• **Passage**
◇ ◇ ◇ ◇ ◇ ◇ ◇

The reason why this report was written is that copycatting behaviour can increase the chance of a future terrorist attack. Copycats can be inspired to copy the ideology and/or the methods of previous attackers and possibly even surpass the number of casualties of the earlier attack. Such behaviour can increase the number of people who fall victim to terrorist attacks and can create feelings of terror in the general population. However, there is not yet definitive evidence for the role of copycatting behaviour in terrorist attacks. This is why this report was considered to be important. Chapter 1 explores the reasons for the report in more detail.

For this report, interviews were held with eight national and international experts in the field of copycatting behaviour and terrorism. These interviews are discussed in Section 2.4. The list of topics discussed with these experts is included in the Appendix 1. Furthermore, two literature studies were conducted. The first literature study focused on copycatting behaviour in terrorist attacks. This study resulted in 36 publications in this field. The second literature study focused on copycatting behaviour in other fields than terrorism, like suicide and school shootings. This resulted in 44 publications. This body of literature is complemented with suggestions from interviewed experts and members of the guidance committee. The method of the literature review is discussed in Section 3.1. The most important studies that were found in our literature search are summarized in Appendix 2. A concise social media analysis was conducted as well. This analysis was limited in scope. The box at the end of Chapter 3 discusses the main points of this study. The report also analysed terrorist threat assessments of the NCTV, annual reports of the AIVD, and documents of the Netherlands House of Representatives that included terms related to ‘copycatting behaviour.’ These insights were complemented with insights into the strategies used by other countries to counteract copycatting behaviour and the interviews with experts. The findings of this literature review are discussed in Chapter 4. Section 5.2 discusses limitations of the conducted literature studies, interviews, and the social media study. This results in avenues for future research.

◇ ◇ ◇ ◇ ◇ ◇ ◇

• **Actions to take**
1 - According to the passage, how many experts were interviewed for the report?
2 - Echo the part of the passage that opens with the words containing "The reason why" and closes with "in more detail.".

◇ ◇ ◇ ◇ ◇ ◇ ◇

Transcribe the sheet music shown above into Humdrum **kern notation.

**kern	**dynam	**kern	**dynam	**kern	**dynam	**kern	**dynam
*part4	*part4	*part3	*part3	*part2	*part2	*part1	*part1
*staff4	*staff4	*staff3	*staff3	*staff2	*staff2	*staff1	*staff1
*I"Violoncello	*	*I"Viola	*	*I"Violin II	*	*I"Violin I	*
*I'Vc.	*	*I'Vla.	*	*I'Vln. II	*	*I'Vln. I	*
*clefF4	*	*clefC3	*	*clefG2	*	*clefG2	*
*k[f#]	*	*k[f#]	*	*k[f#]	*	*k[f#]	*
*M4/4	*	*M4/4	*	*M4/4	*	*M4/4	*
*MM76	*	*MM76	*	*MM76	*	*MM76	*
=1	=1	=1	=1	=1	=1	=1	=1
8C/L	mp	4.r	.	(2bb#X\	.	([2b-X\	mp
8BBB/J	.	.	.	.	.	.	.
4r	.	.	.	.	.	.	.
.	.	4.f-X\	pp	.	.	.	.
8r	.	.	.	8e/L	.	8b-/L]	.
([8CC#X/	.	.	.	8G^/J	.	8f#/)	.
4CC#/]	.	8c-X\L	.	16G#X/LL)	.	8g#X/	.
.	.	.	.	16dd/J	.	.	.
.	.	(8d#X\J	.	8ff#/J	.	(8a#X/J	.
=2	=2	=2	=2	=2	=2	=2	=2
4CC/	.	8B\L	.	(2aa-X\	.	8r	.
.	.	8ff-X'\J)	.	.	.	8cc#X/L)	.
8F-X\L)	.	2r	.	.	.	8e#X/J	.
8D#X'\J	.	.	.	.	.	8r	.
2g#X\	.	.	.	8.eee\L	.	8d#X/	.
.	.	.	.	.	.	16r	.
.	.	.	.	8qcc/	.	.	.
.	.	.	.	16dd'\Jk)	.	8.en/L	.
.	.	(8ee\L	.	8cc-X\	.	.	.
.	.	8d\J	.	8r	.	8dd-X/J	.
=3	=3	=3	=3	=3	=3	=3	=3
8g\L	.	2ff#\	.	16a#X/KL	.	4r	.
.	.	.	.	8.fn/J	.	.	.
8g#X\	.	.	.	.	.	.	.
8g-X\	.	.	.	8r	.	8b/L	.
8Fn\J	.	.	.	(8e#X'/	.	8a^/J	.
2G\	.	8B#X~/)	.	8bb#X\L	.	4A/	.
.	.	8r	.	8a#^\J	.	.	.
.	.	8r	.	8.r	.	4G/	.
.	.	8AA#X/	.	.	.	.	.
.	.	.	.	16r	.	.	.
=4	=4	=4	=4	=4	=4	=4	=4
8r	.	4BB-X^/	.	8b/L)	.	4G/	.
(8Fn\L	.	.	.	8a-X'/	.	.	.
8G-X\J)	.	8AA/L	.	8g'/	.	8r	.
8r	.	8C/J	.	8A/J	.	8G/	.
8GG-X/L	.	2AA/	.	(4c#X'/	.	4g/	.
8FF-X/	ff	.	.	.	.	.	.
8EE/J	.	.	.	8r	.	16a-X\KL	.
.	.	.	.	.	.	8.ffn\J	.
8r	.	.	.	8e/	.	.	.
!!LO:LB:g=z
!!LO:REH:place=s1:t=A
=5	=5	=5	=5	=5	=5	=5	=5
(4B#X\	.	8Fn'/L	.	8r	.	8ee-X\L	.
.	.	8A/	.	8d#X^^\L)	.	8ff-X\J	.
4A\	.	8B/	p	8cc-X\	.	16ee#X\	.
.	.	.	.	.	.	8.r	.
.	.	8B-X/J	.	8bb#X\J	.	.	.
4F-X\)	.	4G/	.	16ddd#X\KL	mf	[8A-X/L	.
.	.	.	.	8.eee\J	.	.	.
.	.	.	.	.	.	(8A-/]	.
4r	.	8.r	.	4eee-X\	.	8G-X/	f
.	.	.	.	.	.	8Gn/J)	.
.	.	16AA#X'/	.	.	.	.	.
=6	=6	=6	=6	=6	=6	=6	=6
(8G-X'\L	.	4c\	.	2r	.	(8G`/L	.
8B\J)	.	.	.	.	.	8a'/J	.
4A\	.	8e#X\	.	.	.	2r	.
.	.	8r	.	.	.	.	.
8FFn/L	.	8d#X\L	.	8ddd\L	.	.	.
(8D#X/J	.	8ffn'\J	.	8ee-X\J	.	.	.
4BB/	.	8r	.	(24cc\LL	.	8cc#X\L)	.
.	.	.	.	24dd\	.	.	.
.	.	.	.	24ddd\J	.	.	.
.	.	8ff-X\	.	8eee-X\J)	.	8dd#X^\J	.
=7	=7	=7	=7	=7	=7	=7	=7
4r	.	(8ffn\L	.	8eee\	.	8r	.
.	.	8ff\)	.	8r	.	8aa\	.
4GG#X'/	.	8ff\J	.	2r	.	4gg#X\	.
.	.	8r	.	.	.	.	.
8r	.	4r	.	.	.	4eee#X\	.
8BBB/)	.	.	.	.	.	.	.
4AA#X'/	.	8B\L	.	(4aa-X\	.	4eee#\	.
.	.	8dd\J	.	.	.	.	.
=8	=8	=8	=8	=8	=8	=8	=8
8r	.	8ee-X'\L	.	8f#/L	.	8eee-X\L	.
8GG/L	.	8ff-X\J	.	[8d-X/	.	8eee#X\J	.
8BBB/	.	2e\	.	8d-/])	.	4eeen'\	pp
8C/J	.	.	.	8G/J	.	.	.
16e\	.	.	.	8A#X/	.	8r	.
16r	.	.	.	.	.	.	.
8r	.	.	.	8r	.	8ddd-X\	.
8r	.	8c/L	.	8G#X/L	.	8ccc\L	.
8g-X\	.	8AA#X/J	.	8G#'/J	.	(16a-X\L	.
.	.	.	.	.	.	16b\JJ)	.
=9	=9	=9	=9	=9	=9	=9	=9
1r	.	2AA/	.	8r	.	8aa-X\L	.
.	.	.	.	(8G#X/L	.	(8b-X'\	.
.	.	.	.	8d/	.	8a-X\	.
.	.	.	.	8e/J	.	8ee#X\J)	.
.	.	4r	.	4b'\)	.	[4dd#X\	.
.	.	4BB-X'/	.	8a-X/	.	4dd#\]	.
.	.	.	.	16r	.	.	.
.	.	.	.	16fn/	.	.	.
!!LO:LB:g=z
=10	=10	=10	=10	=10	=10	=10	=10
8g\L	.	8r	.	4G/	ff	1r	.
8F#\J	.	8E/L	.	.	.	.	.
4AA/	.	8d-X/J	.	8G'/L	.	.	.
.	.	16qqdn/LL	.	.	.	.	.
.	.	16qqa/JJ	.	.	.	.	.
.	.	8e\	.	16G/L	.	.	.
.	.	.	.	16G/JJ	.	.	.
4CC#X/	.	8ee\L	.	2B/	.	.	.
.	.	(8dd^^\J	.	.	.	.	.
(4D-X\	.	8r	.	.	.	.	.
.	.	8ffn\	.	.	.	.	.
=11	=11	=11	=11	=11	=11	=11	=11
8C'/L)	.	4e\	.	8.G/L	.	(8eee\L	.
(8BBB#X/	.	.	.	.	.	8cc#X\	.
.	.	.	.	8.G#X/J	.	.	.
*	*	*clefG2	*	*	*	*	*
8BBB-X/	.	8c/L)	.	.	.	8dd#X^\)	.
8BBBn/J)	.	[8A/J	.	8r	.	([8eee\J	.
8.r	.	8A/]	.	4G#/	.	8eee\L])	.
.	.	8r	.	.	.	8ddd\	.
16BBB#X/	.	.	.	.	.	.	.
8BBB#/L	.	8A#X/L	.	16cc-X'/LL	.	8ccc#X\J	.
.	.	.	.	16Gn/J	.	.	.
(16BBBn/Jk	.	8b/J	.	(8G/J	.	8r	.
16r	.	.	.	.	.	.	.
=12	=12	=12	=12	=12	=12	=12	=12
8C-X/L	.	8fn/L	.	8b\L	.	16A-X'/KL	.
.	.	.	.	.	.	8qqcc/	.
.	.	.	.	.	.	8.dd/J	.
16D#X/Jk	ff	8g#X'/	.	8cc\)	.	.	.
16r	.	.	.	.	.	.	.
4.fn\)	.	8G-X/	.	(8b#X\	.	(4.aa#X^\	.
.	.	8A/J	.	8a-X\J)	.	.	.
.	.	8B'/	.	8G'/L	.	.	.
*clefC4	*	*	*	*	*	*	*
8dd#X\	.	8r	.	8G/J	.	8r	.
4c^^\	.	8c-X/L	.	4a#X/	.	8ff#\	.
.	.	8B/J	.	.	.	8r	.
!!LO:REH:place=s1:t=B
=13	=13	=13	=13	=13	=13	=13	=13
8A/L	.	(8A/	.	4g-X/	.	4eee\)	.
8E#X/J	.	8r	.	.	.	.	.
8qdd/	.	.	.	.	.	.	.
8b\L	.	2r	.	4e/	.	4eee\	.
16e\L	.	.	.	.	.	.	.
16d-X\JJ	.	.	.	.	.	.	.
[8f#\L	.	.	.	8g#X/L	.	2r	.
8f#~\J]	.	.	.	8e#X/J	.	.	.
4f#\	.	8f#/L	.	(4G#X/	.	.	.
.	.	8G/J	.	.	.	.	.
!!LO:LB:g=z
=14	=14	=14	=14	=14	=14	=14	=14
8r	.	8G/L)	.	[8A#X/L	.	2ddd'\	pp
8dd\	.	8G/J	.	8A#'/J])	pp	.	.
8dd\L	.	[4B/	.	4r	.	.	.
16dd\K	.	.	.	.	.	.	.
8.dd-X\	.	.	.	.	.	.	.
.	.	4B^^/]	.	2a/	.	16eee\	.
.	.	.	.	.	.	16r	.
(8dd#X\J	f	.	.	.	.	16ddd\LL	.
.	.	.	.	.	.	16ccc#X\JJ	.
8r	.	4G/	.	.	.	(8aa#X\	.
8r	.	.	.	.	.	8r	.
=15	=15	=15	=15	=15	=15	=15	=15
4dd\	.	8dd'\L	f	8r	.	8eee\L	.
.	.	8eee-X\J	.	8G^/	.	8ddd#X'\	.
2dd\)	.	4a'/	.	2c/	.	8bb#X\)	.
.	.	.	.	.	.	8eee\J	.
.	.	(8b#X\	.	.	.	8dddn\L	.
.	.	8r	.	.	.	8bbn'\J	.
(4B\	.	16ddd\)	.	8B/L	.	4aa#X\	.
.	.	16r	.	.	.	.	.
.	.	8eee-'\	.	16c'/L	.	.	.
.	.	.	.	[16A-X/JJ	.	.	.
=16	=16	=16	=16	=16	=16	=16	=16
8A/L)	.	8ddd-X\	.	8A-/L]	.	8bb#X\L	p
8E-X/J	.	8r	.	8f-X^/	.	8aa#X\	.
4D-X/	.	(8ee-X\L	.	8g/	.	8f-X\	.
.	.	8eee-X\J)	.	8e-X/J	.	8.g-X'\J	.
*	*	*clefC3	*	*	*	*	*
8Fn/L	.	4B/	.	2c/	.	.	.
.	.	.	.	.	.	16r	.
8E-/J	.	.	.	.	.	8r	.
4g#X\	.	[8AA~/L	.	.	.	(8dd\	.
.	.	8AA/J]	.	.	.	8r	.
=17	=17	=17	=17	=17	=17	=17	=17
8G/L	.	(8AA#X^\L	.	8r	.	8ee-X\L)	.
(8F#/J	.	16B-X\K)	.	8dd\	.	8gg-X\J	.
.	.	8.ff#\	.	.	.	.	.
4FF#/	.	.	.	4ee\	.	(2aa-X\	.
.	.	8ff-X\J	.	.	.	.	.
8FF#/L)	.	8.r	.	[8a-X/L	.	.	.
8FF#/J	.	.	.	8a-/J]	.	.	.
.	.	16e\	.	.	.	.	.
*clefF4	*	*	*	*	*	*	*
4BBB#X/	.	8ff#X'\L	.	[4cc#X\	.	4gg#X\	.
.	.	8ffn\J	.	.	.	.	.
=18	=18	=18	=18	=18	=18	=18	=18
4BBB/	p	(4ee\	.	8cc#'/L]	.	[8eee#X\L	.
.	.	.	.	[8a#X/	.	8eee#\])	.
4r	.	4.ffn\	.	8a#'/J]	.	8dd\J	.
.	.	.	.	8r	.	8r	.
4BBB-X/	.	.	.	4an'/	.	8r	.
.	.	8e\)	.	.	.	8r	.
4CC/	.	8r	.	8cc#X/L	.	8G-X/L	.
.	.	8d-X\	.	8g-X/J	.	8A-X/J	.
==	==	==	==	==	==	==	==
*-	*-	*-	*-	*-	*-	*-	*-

◇ ◇ ◇ ◇ ◇ ◇ ◇

• **Results for each task**
1 - Eight national and international experts in copycatting behavior and terrorism were interviewed.

2 -
The reason why this report was written is that copycatting behaviour can increase the chance of a future terrorist attack. Copycats can be inspired to copy the ideology and/or the methods of previous attackers and possibly even surpass the number of casualties of the earlier attack. Such behaviour can increase the number of people who fall victim to terrorist attacks and can create feelings of terror in the general population. However, there is not yet definitive evidence for the role of copycatting behaviour in terrorist attacks. This is why this report was considered to be important. Chapter 1 explores the reasons for the report in more detail.